▶ Texto extraído
O mecânico mais veloz do mundo – Final

O mecânico mais veloz do mundo – parte 2
06/11/2017
O bom, o mau e o feio
13/11/2017

Confira o início desta história clicando aqui.

A Mercedes fazia marcas de giz nos pneus dianteiros para evitar largadas em falso, mas parece que Farina largou um pouco antes e assumiu a ponta.

Não era uma vantagem duradoura e as Mercedes logo o passaram. Desta vez era Müller na ponta, seguido por Lang, Nuvolari, Rudi, Farina e Seaman. Lang tenta passar Müller de todas as formas, mas este se mantém no meio da pista, bloqueando todos os espaços.

Lang era efetivamente mais rápido, mas o matreiro piloto da Auto Union tratava de lançar todo o spray possível na direção do compatriota. Como os capacetes eram abertos, primitivos, a água suja ia na direção da boca, o que gerava muito desconforto para Lang.

▶ Aplicando a leitura
1 – No texto sobre o mecânico mais veloz do mundo, o que a Mercedes fazia nos pneus dianteiros para evitar largadas em falso?
2 – Prossiga com o texto sobre o mecânico mais veloz do mundo a partir da última frase apresentada.

▶ Material de estudo
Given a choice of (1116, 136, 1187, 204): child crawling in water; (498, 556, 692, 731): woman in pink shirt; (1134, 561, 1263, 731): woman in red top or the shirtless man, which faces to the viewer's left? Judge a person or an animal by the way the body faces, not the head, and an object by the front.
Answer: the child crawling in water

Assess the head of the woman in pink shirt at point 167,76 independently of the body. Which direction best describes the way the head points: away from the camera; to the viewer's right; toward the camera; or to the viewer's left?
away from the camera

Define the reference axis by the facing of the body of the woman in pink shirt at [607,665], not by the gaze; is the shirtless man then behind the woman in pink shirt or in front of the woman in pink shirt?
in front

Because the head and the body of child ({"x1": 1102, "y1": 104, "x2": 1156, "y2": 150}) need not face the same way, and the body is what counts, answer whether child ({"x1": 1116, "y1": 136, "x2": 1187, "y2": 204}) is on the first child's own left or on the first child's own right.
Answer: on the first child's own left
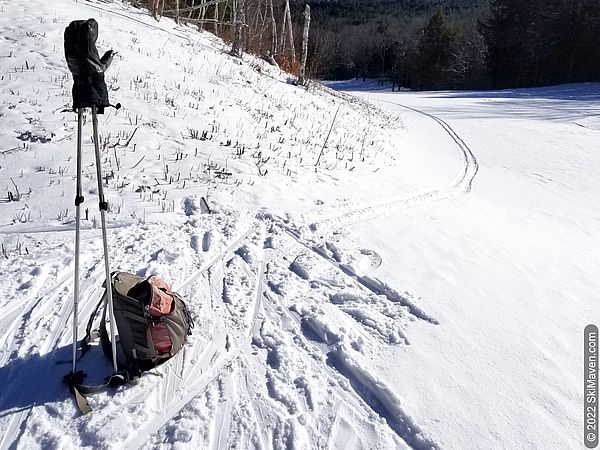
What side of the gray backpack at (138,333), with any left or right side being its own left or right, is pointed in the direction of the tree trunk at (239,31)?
left

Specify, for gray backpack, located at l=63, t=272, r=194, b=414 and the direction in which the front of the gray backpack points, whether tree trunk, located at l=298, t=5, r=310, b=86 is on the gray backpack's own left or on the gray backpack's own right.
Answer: on the gray backpack's own left

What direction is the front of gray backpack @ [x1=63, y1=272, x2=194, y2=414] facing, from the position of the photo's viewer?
facing to the right of the viewer
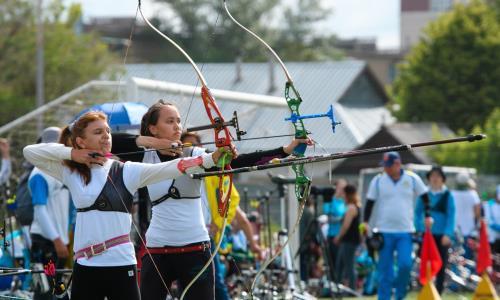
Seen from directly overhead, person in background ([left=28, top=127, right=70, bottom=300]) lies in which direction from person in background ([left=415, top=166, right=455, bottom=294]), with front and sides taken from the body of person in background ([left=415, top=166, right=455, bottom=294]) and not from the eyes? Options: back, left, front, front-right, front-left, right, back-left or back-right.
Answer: front-right

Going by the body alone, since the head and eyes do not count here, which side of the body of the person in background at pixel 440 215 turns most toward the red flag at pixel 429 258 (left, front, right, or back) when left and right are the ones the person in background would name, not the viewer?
front

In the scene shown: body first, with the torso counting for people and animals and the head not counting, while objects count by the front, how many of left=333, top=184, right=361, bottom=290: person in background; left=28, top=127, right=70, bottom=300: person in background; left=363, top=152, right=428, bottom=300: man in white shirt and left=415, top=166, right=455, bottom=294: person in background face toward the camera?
2

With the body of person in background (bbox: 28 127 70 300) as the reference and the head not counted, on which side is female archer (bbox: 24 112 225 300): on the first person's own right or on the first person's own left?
on the first person's own right

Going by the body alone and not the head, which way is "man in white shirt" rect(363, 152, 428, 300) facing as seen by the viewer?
toward the camera

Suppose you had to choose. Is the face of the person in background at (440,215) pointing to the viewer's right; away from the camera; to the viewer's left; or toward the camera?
toward the camera

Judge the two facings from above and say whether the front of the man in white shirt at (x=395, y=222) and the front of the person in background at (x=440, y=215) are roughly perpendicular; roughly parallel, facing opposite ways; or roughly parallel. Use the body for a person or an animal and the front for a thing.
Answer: roughly parallel
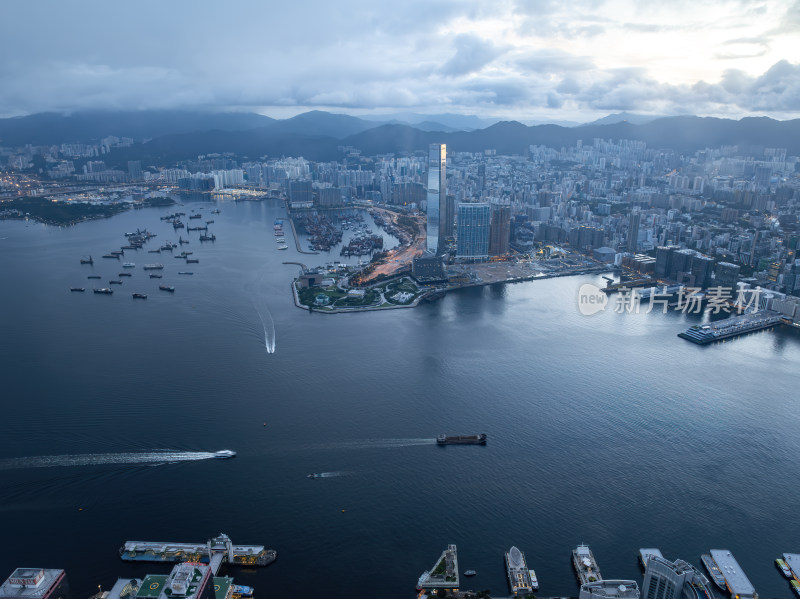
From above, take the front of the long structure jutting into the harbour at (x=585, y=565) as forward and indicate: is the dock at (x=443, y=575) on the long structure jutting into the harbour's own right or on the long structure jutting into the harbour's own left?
on the long structure jutting into the harbour's own left

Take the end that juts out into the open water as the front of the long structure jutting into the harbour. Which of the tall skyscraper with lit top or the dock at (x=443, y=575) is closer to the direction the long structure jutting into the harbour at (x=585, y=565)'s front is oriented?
the tall skyscraper with lit top

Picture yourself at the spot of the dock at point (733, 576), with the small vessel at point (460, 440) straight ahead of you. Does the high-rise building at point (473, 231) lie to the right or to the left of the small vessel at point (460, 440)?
right

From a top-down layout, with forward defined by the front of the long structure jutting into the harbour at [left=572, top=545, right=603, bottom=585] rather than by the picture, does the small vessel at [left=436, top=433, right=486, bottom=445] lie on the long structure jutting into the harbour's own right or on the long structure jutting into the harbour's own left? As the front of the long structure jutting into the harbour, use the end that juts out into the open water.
on the long structure jutting into the harbour's own left

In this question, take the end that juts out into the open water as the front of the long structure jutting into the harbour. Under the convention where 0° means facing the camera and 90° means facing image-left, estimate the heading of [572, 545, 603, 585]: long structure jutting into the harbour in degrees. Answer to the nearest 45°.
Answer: approximately 180°
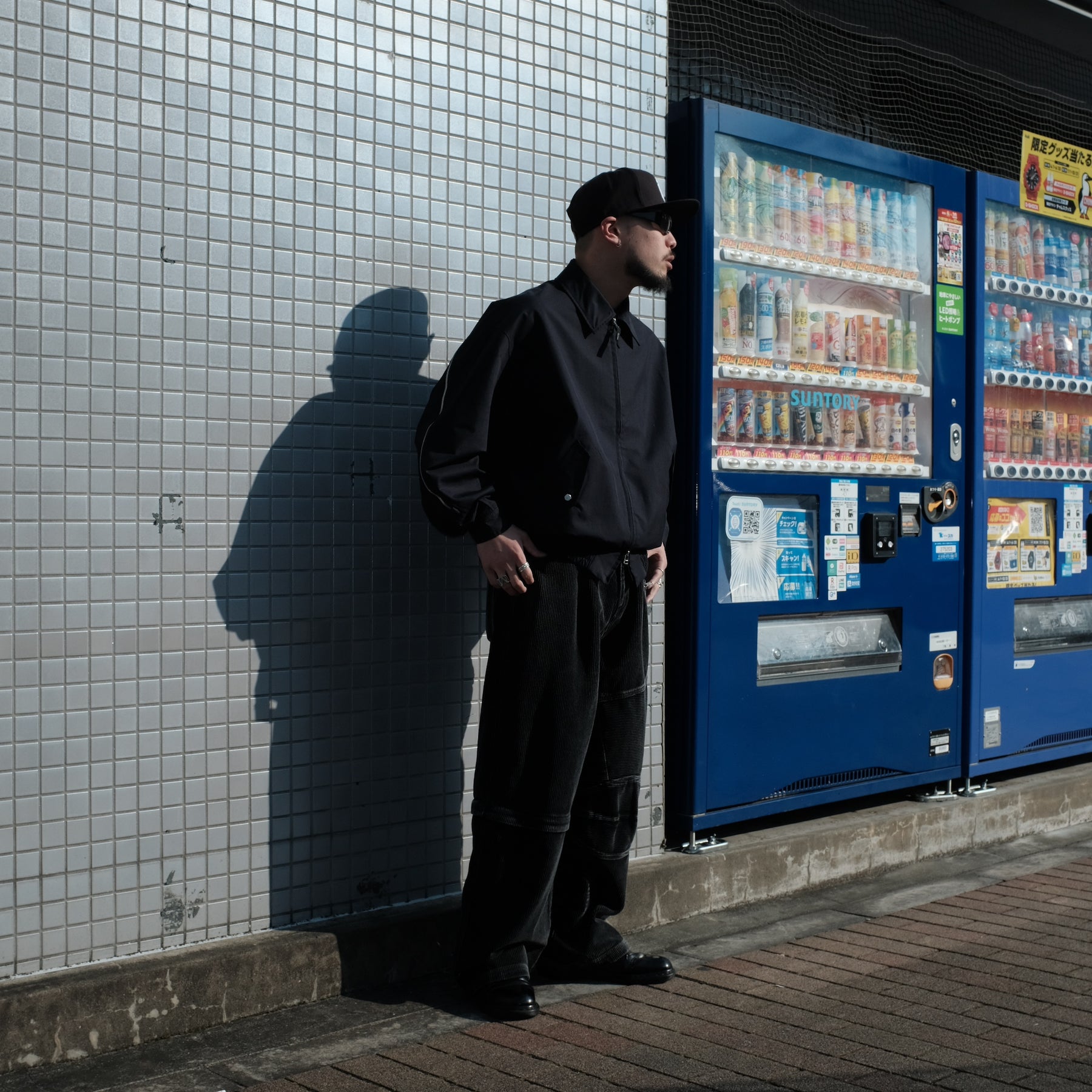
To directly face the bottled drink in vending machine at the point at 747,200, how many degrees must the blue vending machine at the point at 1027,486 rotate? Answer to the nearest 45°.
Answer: approximately 90° to its right

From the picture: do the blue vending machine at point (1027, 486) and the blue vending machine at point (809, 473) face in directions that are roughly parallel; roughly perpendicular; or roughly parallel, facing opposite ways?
roughly parallel

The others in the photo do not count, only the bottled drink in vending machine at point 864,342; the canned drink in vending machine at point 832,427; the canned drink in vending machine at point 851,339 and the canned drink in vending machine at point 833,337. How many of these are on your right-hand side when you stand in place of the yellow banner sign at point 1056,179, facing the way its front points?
4

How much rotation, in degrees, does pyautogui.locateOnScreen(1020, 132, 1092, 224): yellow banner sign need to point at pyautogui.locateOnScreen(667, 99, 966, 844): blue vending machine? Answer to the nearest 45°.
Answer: approximately 90° to its right

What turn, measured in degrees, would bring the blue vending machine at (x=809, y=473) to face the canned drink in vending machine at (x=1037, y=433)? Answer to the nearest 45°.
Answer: approximately 90° to its left

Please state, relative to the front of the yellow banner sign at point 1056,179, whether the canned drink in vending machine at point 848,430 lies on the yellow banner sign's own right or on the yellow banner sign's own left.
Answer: on the yellow banner sign's own right

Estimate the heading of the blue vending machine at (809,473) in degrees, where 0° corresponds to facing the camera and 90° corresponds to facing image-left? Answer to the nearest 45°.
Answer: approximately 315°

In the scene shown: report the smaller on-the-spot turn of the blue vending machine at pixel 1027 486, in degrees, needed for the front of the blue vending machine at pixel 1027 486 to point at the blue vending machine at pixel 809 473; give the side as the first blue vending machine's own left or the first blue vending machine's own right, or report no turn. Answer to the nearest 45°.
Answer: approximately 90° to the first blue vending machine's own right

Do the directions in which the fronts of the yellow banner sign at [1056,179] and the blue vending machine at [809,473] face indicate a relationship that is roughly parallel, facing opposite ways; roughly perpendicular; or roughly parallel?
roughly parallel

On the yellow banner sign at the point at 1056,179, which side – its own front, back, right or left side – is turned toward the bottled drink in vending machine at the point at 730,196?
right

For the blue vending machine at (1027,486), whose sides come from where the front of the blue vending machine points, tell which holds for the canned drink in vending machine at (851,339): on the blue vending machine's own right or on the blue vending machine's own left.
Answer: on the blue vending machine's own right

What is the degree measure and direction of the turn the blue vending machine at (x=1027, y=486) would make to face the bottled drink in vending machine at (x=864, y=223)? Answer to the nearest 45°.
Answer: approximately 90° to its right

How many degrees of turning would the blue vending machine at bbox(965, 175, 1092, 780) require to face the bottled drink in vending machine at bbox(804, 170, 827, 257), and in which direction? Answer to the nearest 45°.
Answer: approximately 90° to its right

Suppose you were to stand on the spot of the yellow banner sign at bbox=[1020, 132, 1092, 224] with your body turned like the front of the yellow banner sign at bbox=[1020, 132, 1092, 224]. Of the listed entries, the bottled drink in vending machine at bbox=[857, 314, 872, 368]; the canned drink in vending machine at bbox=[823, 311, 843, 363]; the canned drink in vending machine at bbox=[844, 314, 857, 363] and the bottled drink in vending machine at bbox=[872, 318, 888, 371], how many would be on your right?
4

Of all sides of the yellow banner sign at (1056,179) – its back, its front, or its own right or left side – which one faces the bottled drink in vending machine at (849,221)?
right

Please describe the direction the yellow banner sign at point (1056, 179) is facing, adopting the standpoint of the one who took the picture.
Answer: facing the viewer and to the right of the viewer
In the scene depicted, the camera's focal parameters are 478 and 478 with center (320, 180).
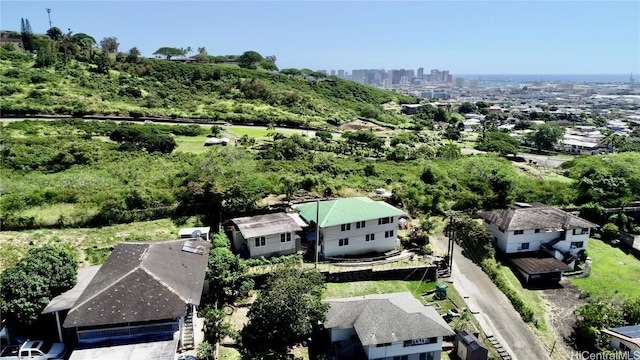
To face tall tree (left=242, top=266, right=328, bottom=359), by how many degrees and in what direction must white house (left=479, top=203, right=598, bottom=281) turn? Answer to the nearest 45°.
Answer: approximately 45° to its right

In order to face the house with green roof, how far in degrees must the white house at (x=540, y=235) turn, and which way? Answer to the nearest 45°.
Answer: approximately 45° to its right

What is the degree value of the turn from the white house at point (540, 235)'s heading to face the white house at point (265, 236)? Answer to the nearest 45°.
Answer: approximately 45° to its right

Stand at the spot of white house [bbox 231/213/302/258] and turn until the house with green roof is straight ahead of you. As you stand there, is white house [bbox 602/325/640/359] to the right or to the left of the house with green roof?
right

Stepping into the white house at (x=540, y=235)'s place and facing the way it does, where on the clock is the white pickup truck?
The white pickup truck is roughly at 1 o'clock from the white house.

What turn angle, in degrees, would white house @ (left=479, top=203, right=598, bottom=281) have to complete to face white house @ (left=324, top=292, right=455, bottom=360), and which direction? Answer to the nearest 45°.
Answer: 0° — it already faces it

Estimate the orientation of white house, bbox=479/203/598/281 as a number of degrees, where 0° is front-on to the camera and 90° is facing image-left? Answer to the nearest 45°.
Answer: approximately 0°
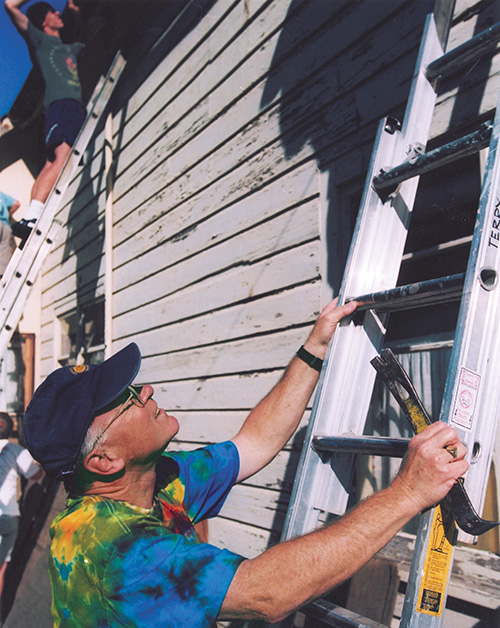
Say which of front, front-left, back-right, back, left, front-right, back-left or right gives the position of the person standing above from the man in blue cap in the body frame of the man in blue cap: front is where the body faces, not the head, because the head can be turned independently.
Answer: back-left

▶ Resultados das tarefas
1 – Fazia marcas de giz nos pneus.

2 –
Neubauer protesta junto à direção da prova mas, estranhamente, os comissários passam a agitar a bandeira azul para… Lang!

Cansado, Hermann acena para Rudi, o Regenmeister inconteste, o passar, assim como Seaman. Rudi imediatamente ataca Müller, mas com igual resultado. Na ânsia, o veterano ás roda na La Source e não consegue mais sair do lugar.

Na volta 11 Müller vai para os boxes com problemas, e Seaman assume a ponta. Sentindo-se à vontade, passa a fazer voltas rápidas, tratando de se afastar de Lang.

Mas o boxe informa a este que Nuvolari está se aproximando e, apesar de nunca ter gostado de correr na chuva, faz a volta mais rápida da corrida.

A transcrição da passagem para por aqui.